Zeina Latif, São Paulo State Secretary for Economic Development, also stressed the importance of public-private partnership. “The pandemic brought two unexpected revelations: the valorization of science by society, and São Paulo state’s capacity to deploy a response. Our policies were successful, and we took care to reserve part of our budget for the funding of science and innovation,” she said. “It’s important to foster synergies among our universities so that we have more and more demand for research funding. The private sector has a key role to play, not only by helping to improve our policies but also by ramping up scale. We’re still investing less than we should to meet the needs of our nation and realize our potential. We can do so much more.”

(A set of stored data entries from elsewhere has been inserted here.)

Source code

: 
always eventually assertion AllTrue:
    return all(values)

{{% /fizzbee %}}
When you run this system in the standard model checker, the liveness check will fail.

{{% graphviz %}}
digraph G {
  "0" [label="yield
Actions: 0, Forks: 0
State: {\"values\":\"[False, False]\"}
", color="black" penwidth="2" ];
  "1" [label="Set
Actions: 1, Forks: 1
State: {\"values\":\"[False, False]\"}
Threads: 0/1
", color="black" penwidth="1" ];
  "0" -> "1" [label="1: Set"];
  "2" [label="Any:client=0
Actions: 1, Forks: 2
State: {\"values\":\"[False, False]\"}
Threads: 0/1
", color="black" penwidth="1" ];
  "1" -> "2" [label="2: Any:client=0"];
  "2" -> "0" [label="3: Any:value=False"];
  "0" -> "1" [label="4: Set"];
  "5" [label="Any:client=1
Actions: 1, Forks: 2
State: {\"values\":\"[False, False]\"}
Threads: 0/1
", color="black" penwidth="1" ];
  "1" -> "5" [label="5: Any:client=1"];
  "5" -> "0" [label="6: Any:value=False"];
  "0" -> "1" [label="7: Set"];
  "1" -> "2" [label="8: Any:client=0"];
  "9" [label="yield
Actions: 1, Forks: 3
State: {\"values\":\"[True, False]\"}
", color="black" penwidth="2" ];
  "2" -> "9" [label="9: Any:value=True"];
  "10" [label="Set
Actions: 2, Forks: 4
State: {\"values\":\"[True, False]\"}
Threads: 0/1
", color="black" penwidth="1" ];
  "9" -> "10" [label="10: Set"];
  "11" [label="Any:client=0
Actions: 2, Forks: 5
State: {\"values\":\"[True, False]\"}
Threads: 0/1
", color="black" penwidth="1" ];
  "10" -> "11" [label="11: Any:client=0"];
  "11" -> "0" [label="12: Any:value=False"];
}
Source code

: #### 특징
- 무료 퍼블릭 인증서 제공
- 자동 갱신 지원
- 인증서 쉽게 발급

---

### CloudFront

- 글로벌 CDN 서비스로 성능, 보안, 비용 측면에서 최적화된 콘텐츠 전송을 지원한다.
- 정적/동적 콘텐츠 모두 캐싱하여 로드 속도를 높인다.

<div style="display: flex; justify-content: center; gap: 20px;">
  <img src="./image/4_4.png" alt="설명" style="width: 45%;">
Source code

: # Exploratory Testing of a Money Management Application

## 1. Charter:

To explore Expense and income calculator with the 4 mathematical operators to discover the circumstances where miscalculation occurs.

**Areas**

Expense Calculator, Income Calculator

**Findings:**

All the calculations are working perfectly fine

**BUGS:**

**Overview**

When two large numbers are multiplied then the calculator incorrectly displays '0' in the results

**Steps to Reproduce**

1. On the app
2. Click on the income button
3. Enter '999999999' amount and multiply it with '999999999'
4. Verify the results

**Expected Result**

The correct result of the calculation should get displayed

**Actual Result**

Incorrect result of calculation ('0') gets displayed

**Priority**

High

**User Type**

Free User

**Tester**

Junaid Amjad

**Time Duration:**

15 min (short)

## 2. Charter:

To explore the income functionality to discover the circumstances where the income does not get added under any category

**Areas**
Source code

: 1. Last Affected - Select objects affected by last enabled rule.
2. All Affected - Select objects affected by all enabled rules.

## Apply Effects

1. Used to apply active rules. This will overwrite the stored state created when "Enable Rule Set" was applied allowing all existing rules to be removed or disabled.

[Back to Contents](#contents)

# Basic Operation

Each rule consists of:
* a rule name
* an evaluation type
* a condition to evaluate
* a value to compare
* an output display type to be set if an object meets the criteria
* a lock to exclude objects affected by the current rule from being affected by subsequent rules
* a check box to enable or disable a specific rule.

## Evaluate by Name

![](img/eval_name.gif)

The scientific community was represented by Helena Nader, President of the Brazilian Academy of Sciences (ABC), who said she owed her academic trajectory to FAPESP, which she considered a “great Brazilian institution”.
“An institution with a 60-year history, which shows that Brazil can do state policy and knows how to. The projects we’ve been hearing about today aren’t an isolated phenomenon. São Paulo is thinking of Brazil. The São Paulo State Government understands that education and science aren’t expenditure. They’re investment. We must restore state policy, and FAPESP is a model,” Nader said.
Carlão Pignatari, President of the São Paulo State Assembly (ALESP), spoke of gratitude for the history FAPESP is constructing for São Paulo. “We’re now experiencing the consequences of a choice we made in the past. And in future we’ll experience the consequences of the choices we make now,” he said. “Nothing could be more correct than the initiative of setting up a fund to support research in São Paulo. It’s no accident that this is the most developed state in Brazil. FAPESP has supported all of our country’s universities, even in times as difficult as these, with certain federal agencies facing lack of funds and obstacles being put up to hinder research funding. FAPESP and the São Paulo State Government are always on the side of science to defend the lives of our people.”
For Josué Gomes da Silva, President of the Federation of Industries of the State of São Paulo (FIESP), the longstanding support given to science and technology by FAPESP and the state government explains why São Paulo leads the national industrial scene. “Innovation and technology are foundational for FAPESP, and the only way for our nation to be wealthy and reduce inequality.”
Also attending the event were Celso Lafer and Carlos Vogt, former Presidents of FAPESP; José Fernando Perez, a former Scientific Director of FAPESP; Evaldo Ferreira Vilela, President of the National Council for Scientific and Technological Development (CNPq); heads of public universities in São Paulo state; directors of research institutions; and researchers.